I went with my parents on buying trips to Milan and Florence when I was 12 years old, which were fascinating. Something else I got from my father was his love of gardening. Yet as a child I hated it. He made me garden every weekend for the whole day, so the moment I turned 18 I ran away from home so I never had to do it again. But when I turned 35, a love for gardening came. It's true, sometimes you can't escape your parents' interest.
So gardening is a great love of yours in life?
Fashion and gardening balances out my life very well. In fashion, you think you can rule the world and you can do everything, and everyone is doing everything exactly the way that you want it done. Nature and gardening makes you very humble. It forces you to put your two feet in and on the ground. You can do something very small in the garden and immediately see the results. Take mowing the grass or something stupid like that—two hours of work but wow, what a difference it makes. But in fashion this is not the case. You always have to think and work with the long term in mind. Fashion can really dictate your rhythm of life.
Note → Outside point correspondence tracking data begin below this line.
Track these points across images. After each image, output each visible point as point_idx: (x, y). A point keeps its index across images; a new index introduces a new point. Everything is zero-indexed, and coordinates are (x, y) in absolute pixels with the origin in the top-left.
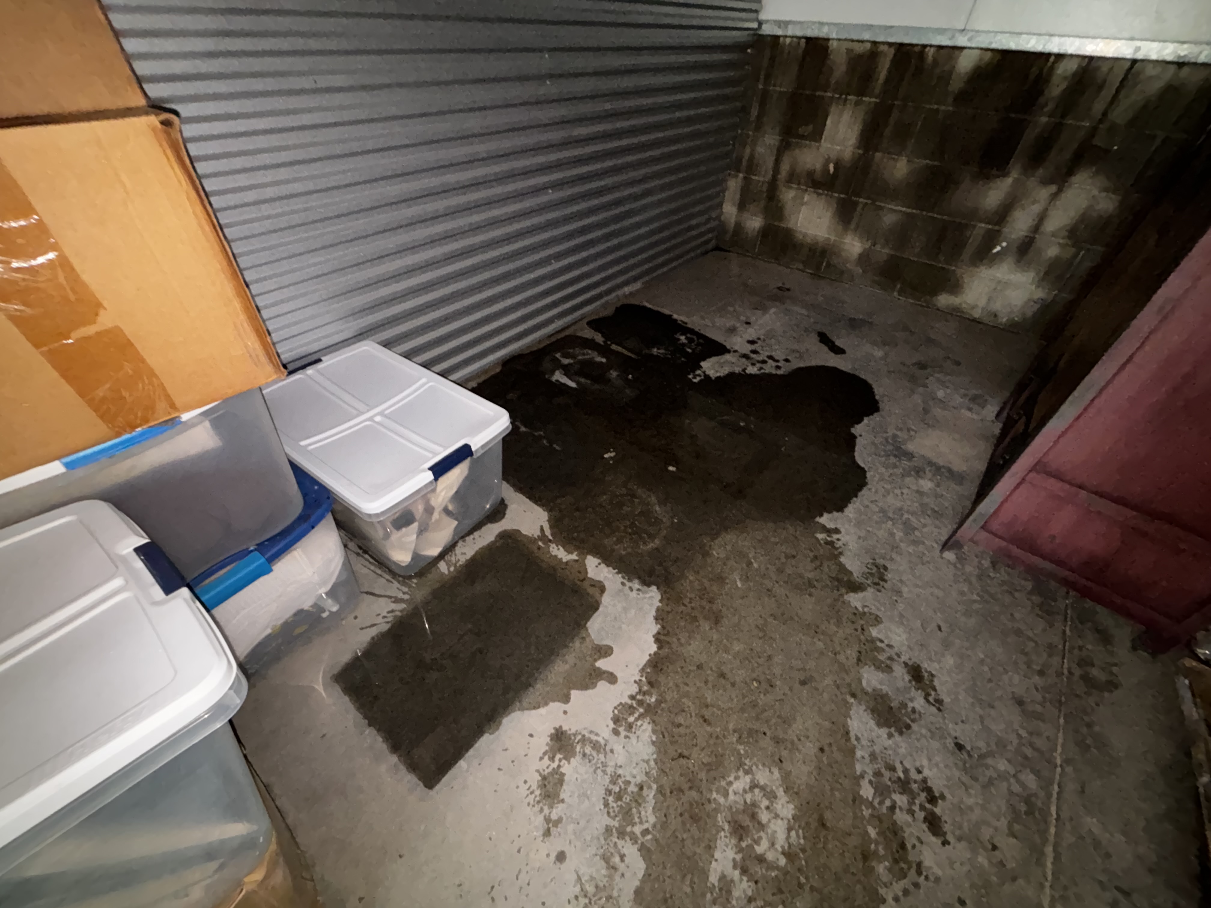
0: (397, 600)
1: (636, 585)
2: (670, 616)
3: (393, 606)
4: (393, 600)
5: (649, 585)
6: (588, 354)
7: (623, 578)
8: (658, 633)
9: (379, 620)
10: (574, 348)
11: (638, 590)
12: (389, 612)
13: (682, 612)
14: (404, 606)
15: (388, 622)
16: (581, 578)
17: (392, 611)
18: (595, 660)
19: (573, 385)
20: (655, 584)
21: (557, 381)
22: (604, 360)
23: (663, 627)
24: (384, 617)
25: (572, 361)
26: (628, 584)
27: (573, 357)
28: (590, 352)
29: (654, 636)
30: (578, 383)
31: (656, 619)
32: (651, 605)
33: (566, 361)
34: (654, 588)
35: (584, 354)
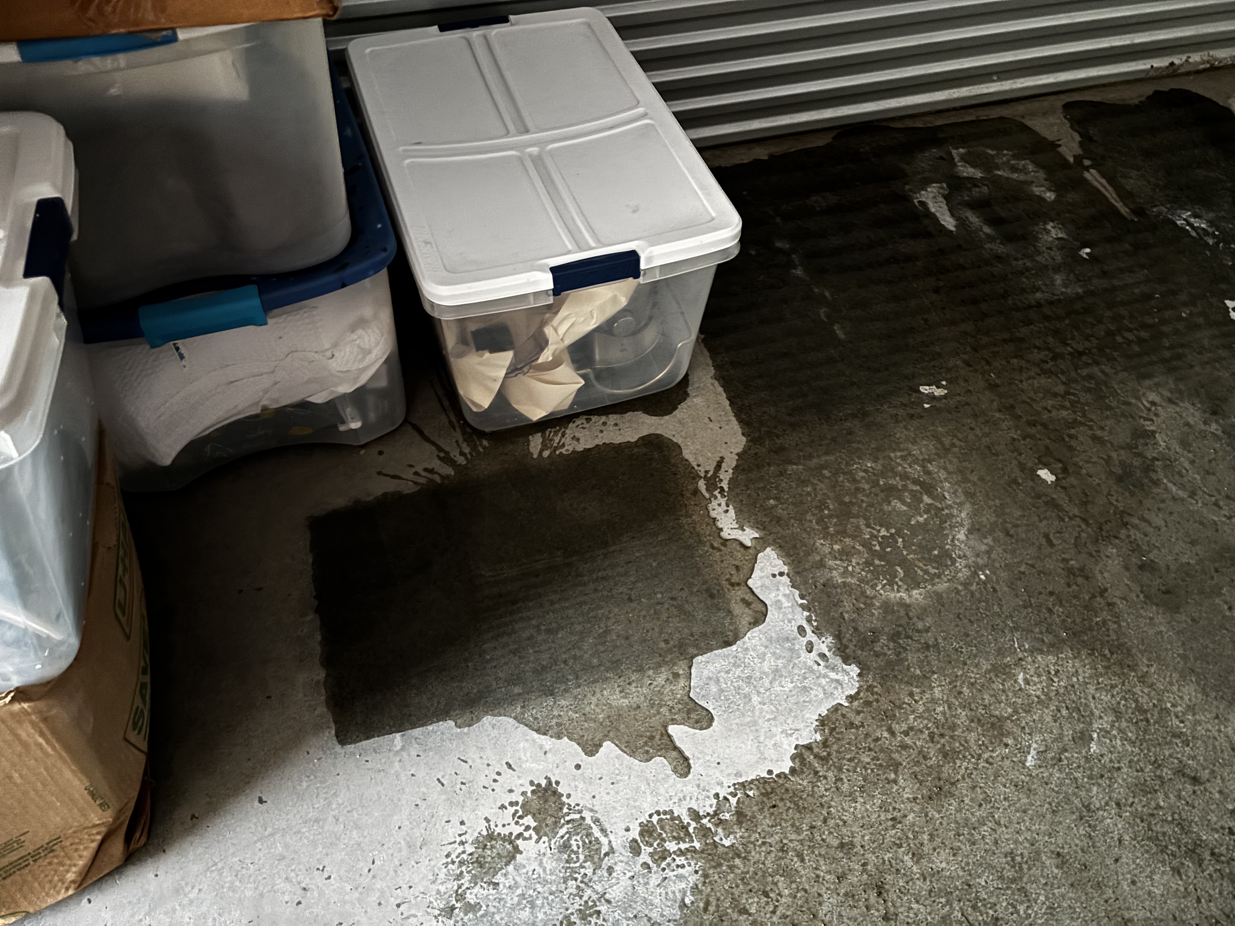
0: (447, 460)
1: (824, 645)
2: (851, 735)
3: (436, 464)
4: (442, 455)
5: (846, 660)
6: (1024, 170)
7: (809, 620)
8: (809, 747)
9: (409, 474)
10: (999, 149)
11: (823, 656)
12: (426, 470)
13: (877, 740)
14: (449, 471)
15: (416, 483)
16: (735, 579)
17: (431, 471)
18: (674, 721)
19: (949, 222)
20: (859, 664)
21: (923, 204)
22: (1050, 196)
23: (825, 744)
24: (416, 473)
25: (979, 174)
26: (811, 636)
27: (987, 165)
28: (1031, 167)
29: (797, 747)
30: (961, 223)
31: (823, 722)
32: (828, 695)
33: (967, 171)
34: (854, 670)
35: (1014, 169)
I'll have a dry spell at work and then say "Sorry, I have to go home and water my plants!"
If you could go back and tell your younger self one thing, what would it be?
I would say "find the right balance." For my partner Patrick and I, it was very hard to find the right balance between our life and fashion. Fashion takes over your life. When I talk now with students I always stress not to jump immediately from fashion school to working. Take your time, do an apprenticeship. Prepare yourself. Because once you're in the industry, you have to give yourself completely. To do that, you have to be well-prepared because you can so easily lose yourself. I've seen too many good people getting lost in the fashion circus.